TASK MATERIAL START
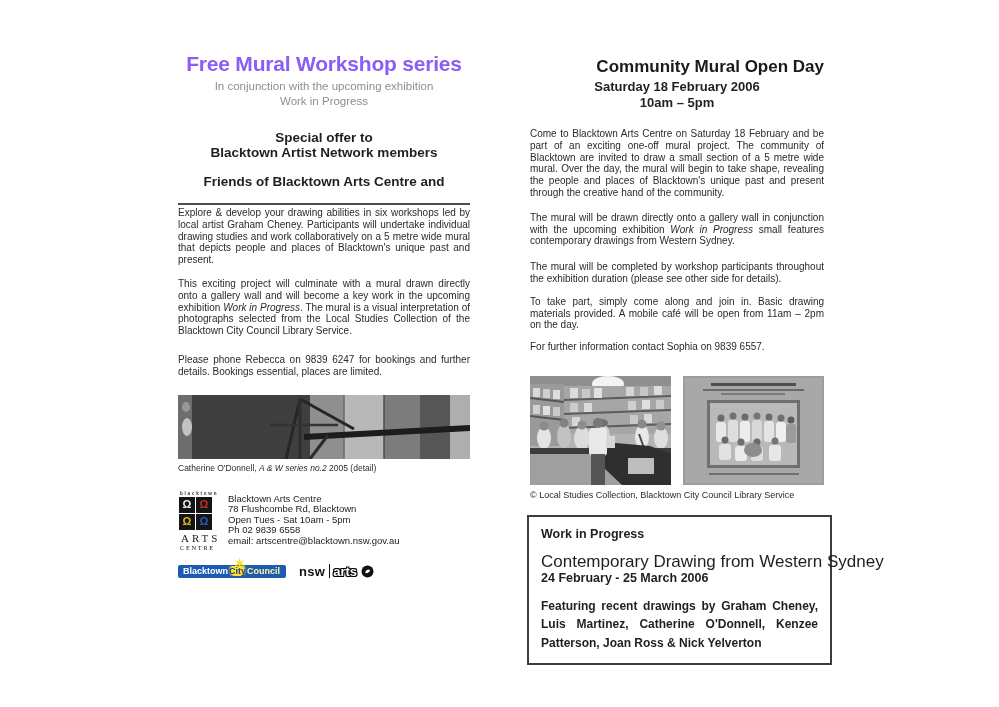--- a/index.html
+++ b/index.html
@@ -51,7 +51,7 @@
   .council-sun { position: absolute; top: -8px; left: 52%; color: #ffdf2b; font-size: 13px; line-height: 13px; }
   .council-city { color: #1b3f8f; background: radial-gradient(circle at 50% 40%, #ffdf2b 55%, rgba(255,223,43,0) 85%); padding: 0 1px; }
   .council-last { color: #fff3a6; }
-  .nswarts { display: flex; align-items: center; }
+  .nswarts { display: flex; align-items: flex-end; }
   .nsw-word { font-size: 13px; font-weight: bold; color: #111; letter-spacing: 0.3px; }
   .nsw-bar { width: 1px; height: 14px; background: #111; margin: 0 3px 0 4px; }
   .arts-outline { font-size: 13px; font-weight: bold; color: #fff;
TASK MATERIAL END
• [GOAL OF THE EXERCISE]:
Spot every line in the entries that includes the word "display", and copy each one out.

• [OUTPUT]:
-  .nswarts { display: flex; align-items: center; }
+  .nswarts { display: flex; align-items: flex-end; }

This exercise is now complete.